Wage Slave was selected for publication in the Haiku in Action anthology by the Nick Virgilio Haiku Association and Nick Virgilio Writers House. From the publisher: “This collection of contemporary poems from around the world includes hundreds of haiku in its various forms, from the traditional style to senryu, monoku, and more. The anthology is perfect for lovers of haiku who want to read poems focusing on the events of 2020 from an international and diverse range of both established and emerging poets. More than just a collection of poems, this book also features haiku categories, writing prompts, essays from the NVHA staff, and an extensive lesson on haiku writing from renowned teacher, Tom Painting.”

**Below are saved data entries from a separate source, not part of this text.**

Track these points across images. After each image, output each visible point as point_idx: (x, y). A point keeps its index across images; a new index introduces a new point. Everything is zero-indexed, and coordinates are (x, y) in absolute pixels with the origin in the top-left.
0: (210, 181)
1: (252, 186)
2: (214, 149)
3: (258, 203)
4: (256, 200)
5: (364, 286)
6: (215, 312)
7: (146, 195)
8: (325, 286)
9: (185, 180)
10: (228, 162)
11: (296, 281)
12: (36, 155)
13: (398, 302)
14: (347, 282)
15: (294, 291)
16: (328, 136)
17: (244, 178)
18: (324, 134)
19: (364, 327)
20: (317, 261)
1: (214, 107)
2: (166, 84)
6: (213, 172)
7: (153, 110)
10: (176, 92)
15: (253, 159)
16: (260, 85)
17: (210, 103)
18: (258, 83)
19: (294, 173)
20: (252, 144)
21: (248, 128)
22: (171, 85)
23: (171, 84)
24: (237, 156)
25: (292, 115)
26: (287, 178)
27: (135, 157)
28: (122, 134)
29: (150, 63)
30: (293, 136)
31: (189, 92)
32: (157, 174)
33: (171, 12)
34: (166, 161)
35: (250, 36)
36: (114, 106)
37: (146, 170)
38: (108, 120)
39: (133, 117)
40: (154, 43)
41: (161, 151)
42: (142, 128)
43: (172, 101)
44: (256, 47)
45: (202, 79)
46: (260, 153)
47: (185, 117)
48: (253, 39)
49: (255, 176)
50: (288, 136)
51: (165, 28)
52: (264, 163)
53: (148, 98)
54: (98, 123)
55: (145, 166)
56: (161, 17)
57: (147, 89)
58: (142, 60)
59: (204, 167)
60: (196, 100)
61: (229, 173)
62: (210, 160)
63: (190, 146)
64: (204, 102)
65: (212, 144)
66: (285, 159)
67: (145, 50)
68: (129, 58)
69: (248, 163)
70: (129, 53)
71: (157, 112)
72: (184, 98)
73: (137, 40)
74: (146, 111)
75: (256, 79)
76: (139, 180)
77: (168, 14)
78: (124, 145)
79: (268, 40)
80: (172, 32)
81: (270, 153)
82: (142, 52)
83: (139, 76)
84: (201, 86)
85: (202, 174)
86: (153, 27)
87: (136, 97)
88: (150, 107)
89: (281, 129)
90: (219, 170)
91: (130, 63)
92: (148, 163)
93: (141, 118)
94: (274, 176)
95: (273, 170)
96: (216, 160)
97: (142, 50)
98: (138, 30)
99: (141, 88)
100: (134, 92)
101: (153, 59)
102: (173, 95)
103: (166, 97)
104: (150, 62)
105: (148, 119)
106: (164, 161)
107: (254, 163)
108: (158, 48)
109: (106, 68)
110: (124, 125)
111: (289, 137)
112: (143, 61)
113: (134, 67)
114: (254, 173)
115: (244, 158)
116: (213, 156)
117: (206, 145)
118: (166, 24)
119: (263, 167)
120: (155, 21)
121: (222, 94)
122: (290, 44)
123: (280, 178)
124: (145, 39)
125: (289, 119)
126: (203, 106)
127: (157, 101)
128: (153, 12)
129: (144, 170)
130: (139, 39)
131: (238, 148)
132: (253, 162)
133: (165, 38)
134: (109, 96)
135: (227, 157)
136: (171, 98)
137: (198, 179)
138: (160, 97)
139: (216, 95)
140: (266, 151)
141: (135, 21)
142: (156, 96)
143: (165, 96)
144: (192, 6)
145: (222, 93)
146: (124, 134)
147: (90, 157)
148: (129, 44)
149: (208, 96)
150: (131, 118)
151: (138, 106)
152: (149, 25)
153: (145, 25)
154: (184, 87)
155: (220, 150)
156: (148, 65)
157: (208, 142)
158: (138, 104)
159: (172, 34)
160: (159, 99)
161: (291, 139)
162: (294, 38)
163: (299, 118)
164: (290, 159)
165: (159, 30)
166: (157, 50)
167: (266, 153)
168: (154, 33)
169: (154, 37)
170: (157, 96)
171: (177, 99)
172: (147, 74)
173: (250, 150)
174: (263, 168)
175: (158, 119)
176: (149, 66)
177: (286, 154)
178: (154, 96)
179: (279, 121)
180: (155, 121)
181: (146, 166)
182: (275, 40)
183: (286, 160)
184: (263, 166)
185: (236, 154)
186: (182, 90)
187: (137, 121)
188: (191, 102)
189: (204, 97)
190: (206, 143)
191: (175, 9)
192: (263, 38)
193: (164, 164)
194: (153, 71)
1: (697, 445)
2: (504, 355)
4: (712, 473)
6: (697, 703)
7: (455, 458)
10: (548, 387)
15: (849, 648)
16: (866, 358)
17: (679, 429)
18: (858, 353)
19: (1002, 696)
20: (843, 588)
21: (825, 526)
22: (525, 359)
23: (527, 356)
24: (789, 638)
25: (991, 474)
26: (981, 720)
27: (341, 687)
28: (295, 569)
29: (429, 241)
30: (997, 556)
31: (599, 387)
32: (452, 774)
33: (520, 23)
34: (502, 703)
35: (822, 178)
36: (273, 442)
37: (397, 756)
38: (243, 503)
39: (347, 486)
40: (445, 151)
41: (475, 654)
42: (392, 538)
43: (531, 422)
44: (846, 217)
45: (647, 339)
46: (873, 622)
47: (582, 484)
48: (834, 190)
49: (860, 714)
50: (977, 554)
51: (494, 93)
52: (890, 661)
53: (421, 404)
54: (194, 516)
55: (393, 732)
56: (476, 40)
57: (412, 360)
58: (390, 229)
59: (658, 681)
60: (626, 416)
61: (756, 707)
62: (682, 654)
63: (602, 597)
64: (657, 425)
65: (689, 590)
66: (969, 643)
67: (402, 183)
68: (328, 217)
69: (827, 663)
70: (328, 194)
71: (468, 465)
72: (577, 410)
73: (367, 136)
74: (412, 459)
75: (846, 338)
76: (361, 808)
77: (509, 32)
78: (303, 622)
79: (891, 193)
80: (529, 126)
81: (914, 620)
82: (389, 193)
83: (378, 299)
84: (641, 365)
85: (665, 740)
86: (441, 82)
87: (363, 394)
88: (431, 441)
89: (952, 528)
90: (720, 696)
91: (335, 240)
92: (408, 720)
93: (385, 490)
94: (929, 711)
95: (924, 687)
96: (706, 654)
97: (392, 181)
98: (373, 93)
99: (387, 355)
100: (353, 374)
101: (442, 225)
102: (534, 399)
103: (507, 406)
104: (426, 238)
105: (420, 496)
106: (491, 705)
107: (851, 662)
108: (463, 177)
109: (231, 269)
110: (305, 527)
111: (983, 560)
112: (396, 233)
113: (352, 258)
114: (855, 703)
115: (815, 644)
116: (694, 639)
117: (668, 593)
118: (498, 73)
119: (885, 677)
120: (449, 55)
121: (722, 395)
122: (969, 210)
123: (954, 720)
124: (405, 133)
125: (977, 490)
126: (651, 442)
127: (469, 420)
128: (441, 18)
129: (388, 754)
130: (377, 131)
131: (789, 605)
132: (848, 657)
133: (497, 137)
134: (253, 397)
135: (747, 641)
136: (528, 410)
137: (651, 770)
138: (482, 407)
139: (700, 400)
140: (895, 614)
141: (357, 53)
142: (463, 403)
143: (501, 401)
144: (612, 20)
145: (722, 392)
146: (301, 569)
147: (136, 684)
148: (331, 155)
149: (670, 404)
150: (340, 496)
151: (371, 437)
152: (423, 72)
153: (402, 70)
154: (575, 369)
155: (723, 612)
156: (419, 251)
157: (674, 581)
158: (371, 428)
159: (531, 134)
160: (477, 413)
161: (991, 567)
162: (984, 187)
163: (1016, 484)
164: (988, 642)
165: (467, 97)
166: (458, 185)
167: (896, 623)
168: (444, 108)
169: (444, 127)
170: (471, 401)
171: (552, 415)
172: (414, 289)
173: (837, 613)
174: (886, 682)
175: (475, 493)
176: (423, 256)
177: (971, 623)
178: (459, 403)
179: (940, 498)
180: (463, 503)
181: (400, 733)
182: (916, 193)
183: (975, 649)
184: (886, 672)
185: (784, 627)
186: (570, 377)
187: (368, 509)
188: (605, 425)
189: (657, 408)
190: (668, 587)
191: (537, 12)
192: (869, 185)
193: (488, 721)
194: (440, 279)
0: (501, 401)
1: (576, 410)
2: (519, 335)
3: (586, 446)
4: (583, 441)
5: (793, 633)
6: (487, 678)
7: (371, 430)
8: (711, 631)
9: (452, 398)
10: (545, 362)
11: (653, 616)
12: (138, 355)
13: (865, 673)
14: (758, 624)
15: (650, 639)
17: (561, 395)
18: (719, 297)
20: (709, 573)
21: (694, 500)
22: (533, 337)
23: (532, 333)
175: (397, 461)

Co-wrote the lyrics for “Radio Jesus” with John Hardt. Performed, recorded, produced by John Hardt.

Three Good Things That Happened In the Last Week

Three good things from the past seven days or so:

I found out I’ll be included in the Haiku in Action Anthology published by the Nick Virgilio Writers House. From the publisher:

This collection of contemporary poems from around the world includes hundreds of haiku in its various forms, from the traditional style to senryu, monoku, and more. The anthology is perfect for lovers of haiku who want to read poems focusing on the events of 2020 from an international and diverse range of both established and emerging poets. More than just a collection of poems, this book also features haiku categories, writing prompts, essays from the NVHA staff, and an extensive lesson on haiku writing from renowned teacher, Tom Painting. Pre-order now so that you can be one of the first to receive this important anthology!

I found out that a short creative non-fiction piece of mine will be include in the new Main anthology by Hippocampus.

Main: An Anthology, part of The Way Things Were Series from Books by Hippocampus, celebrates small town America. The collection features stories about family-owned businesses, such as the stores and specialty shops that used to rule Main Street America. Our contributors share how these businesses define themselves and their family members, how the efforts evolved over time, through the generations.

My poem, “The Effects of Ground-Level Ozone on the Ecology of Pennsylvania Highways” was nominated by The Shore for a Pushcart Prize.

I am so grateful and thankful for each of these developments and for everyone at NVWH/NVHA, Hippocampus and The Shore for making things like this happen and everyone who has read these pieces and supported these and other small presses.

Thank you all!

“Doorjamb” at Bandit Fiction

Been meaning to share. This is a personal favorite, and I’m proud to have it at Bandit Fiction.

Doorjamb

In the summer, when school was over,
we picked mulberries in the yard
and spun in circles on the grass.
It was soft and living, warm on our bare feet,
and every day the sun was lightening your hair.
Your mom, she was playing Brian Wilson, and we listened to his brothers intervene. 

In the summer, when we were older,
we smoked kreteks in the street
and the road between your mom’s house and the lake was painted by the moon. 
It was grey and broken, a hubcap glinted in the switchgrass
cracking through the shoulder. 
Our friends, almost at the water, crashed and laughed
against the tyranny of neighbors.

In the fall, when you had gone, 
I struggled doing pull-ups in the doorjamb,
and the attic smelled like pine and lemon. 
I was thinking of all you’d written on the blue path of my forearm
on the gray road to the lake
the pale night you first squared the pattern of my breathing
and began the long division of your forehead and my shoulder.